SOURCE PASSAGE

Francisco Javier García de la Camacha Gutiérrez-Ambrossi (born 24 June 1984), better known as Javier Ambrossi, is a Spanish actor, stage, film and television director and writer. He is best known for creating and directing the musical La llamada and its film adaptation together with Javier Calvo, as well as the television series Paquita Salas and Veneno.

Early life 
Ambrossi was born in Madrid, he graduated in Journalism at the Complutense University of Madrid and studied Dramaturgy at the Real Escuela Superior de Arte Dramático. His younger sister, Macarena García, is also an actress.

Career 
Ambrossi has had supporting roles in a number of television series, including El comisario, Amar en tiempos revueltos, Sin tetas no hay paraíso, and Cuéntame cómo pasó.

Since 2013 he co-directs La llamada at the Teatro Lara in Madrid, a musical he created alongside Javier Calvo.

In August 2015, the Mexican production of La llamada opened at the López Tarso theatre in Mexico City, with a Mexican cast.

In July 2016 the web television series Paquita Salas, created by Ambrossi and Calvo, premiered on Flooxer. Due to the success of the series, Netflix acquired the rights to air the second season of the series.

In September 2017, the film adaptation of La llamada, directed by Ambrossi and Calvo, premiered in Spain.

SUPPLIED MATERIAL
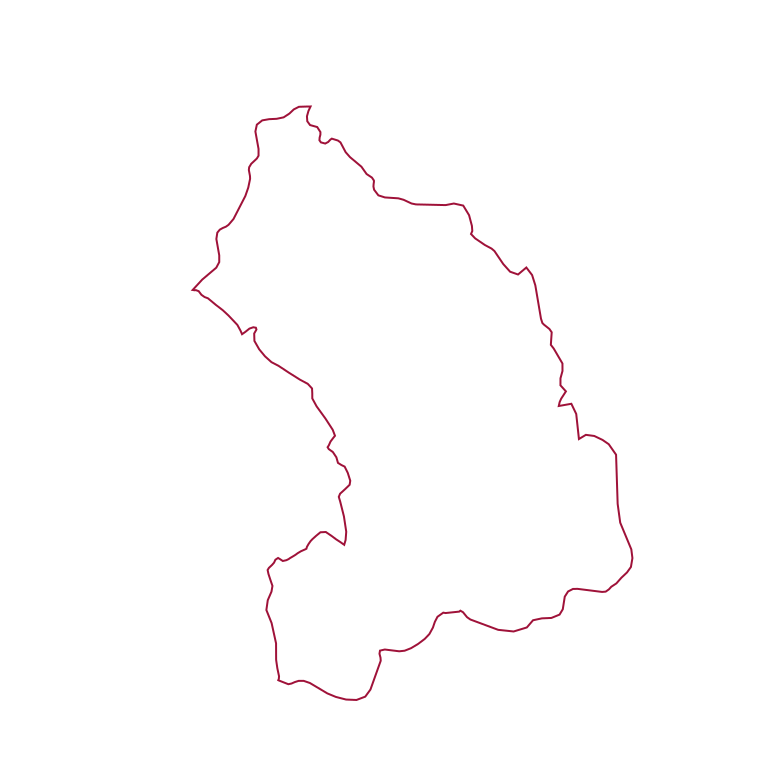 SVG path tracing the border of Eastern, rotated 341°
{"feature_id": "RWA-3493", "entity_name": "Eastern", "entity_type": "Province", "adm_level": 1, "iso_a3": "RWA", "parent_name": "Rwanda", "parent_adm1": "", "projection": "mercator", "projection_center": [30.365, -1.745], "detail": "fine", "context": "isolated", "style": "outline", "palette": "rose", "viewbox_px": 768, "rotation_deg": 341, "n_neighbors": 0, "source": "natural_earth", "source_scale": "10m", "svg_char_len": 3348}
<svg xmlns="http://www.w3.org/2000/svg" viewBox="0 0 768 768"><g transform="rotate(341 384 384)"><path d="M381.0,623.7L367.6,620.6L365.6,619.5L358.8,621.5L354.7,625.4L352.9,627.7L351.0,630.2L345.5,635.2L339.5,638.3L331.5,640.9L323.5,642.6L316.7,642.9L311.4,641.7L298.3,635.3L293.4,634.8L291.9,637.6L291.6,641.6L290.8,644.6L271.7,668.5L264.5,673.5L255.1,673.8L245.4,670.0L236.6,664.2L229.7,658.1L216.6,642.6L211.5,638.6L206.6,636.9L202.6,636.8L199.0,637.1L195.8,636.7L188.3,630.3L187.6,629.6L188.6,628.5L189.1,627.3L189.6,626.2L190.6,618.1L192.1,610.2L192.3,609.4L192.5,608.8L197.5,594.1L199.9,573.4L199.2,559.4L203.7,550.6L210.0,543.7L212.8,538.6L212.8,533.7L212.9,526.1L213.4,522.0L215.3,520.4L219.3,518.6L221.9,517.1L224.1,514.8L227.2,514.0L228.7,515.8L230.7,518.4L234.3,518.8L236.9,518.5L238.1,518.1L239.5,517.8L242.0,517.3L244.7,516.7L247.2,515.9L251.0,515.1L254.4,514.8L255.6,514.7L257.0,514.5L258.1,512.9L260.6,510.7L263.5,508.6L266.0,507.3L270.5,505.4L275.6,503.5L280.8,505.0L285.2,510.9L288.1,515.2L291.3,519.3L294.0,523.1L296.9,519.0L300.2,511.4L303.0,496.2L304.3,480.9L304.5,476.0L306.8,473.4L312.9,470.8L318.7,468.1L320.6,464.5L320.8,456.2L319.9,449.3L317.4,446.8L314.8,443.6L315.1,437.8L313.5,431.7L310.6,427.6L310.1,425.4L311.8,424.1L314.7,421.0L318.4,418.5L320.8,417.0L320.6,410.6L317.4,397.7L313.0,383.2L311.5,374.3L313.1,369.6L314.5,364.8L312.0,359.1L306.0,352.6L297.8,342.4L290.2,332.5L284.7,326.7L280.5,319.1L277.3,310.6L275.5,301.1L277.7,294.0L281.1,291.0L281.2,289.1L278.9,287.8L274.8,287.8L269.8,289.6L266.0,290.7L265.7,286.9L264.6,280.4L262.8,276.4L259.2,268.5L255.5,261.6L250.8,254.5L245.4,245.6L242.7,243.4L240.4,240.2L239.0,235.9L236.7,234.0L235.4,233.7L233.7,232.8L246.1,226.1L263.3,219.4L267.9,215.1L270.1,208.7L272.7,192.3L275.7,186.6L279.0,184.6L282.4,184.0L285.7,183.8L288.8,182.9L295.4,179.0L314.1,161.1L319.6,154.1L324.2,146.4L325.0,143.7L325.9,137.6L327.1,135.1L328.6,133.9L330.1,132.6L337.2,129.4L339.7,127.3L341.9,120.9L344.6,103.4L348.2,97.4L354.7,95.1L361.6,96.2L368.8,98.3L375.9,99.2L382.6,97.5L388.1,95.0L393.8,94.2L400.3,96.2L404.9,97.7L401.5,101.2L398.3,105.8L397.0,110.6L398.4,115.1L404.5,119.3L405.9,125.1L405.0,127.6L403.4,130.0L402.3,132.5L403.0,135.0L406.7,137.5L410.0,137.0L412.8,135.5L414.5,135.0L419.7,138.8L421.5,141.4L423.2,152.3L425.7,158.4L433.4,171.2L435.9,179.8L439.8,184.9L440.7,188.3L440.3,189.6L439.3,191.5L438.3,193.9L437.9,197.1L440.1,203.8L445.6,207.9L458.0,213.1L462.5,216.2L468.8,222.3L472.7,224.6L500.5,234.9L508.8,236.1L517.0,241.1L519.4,252.1L518.6,263.1L517.3,268.1L515.1,270.5L517.6,276.0L524.6,285.4L529.8,291.0L531.7,294.2L535.8,309.4L539.8,318.9L546.4,324.1L556.5,320.2L559.5,329.2L559.2,340.0L553.7,373.3L553.6,377.9L554.6,380.0L558.3,385.8L559.4,389.7L554.5,401.3L556.0,405.7L559.4,422.7L557.0,429.8L552.7,436.1L550.4,442.7L553.6,450.2L546.7,455.6L544.2,458.3L542.1,461.7L554.7,463.7L556.0,474.9L550.4,499.5L558.3,497.8L565.9,501.6L572.4,508.0L576.9,514.1L580.4,526.4L565.9,573.4L562.2,592.0L564.0,620.9L562.2,629.5L557.9,637.4L552.4,641.3L545.3,644.5L538.8,648.2L532.9,649.7L529.8,651.4L526.0,652.5L522.5,651.6L500.5,640.8L496.0,639.3L490.5,640.1L485.7,643.9L479.7,655.2L474.9,659.2L466.1,659.7L457.0,657.0L448.0,655.9L439.8,660.7L426.0,660.2L411.9,653.6L389.0,634.8L386.6,631.5L384.4,625.5L382.4,623.2L381.0,623.7Z" fill="none" stroke="#9f1239" stroke-width="2"/></g></svg>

PROBLEM DETAILS
Decide whether each statement below agrees with the passage about Javier Ambrossi, giving yes or no together with the deciding words of the passage in quotation marks: (a) Ambrossi earned a degree in Journalism from the Complutense University of Madrid; (b) the Mexican production of La llamada opened in 2013; (c) Paquita Salas first premiered on Netflix.

WRITTEN RESPONSE
(a) Yes: "he graduated in Journalism at the Complutense University of Madrid"
(b) No: "In August 2015, the Mexican production of La llamada opened at the López Tarso theatre in Mexico City"
(c) No: "the web television series Paquita Salas, created by Ambrossi and Calvo, premiered on Flooxer"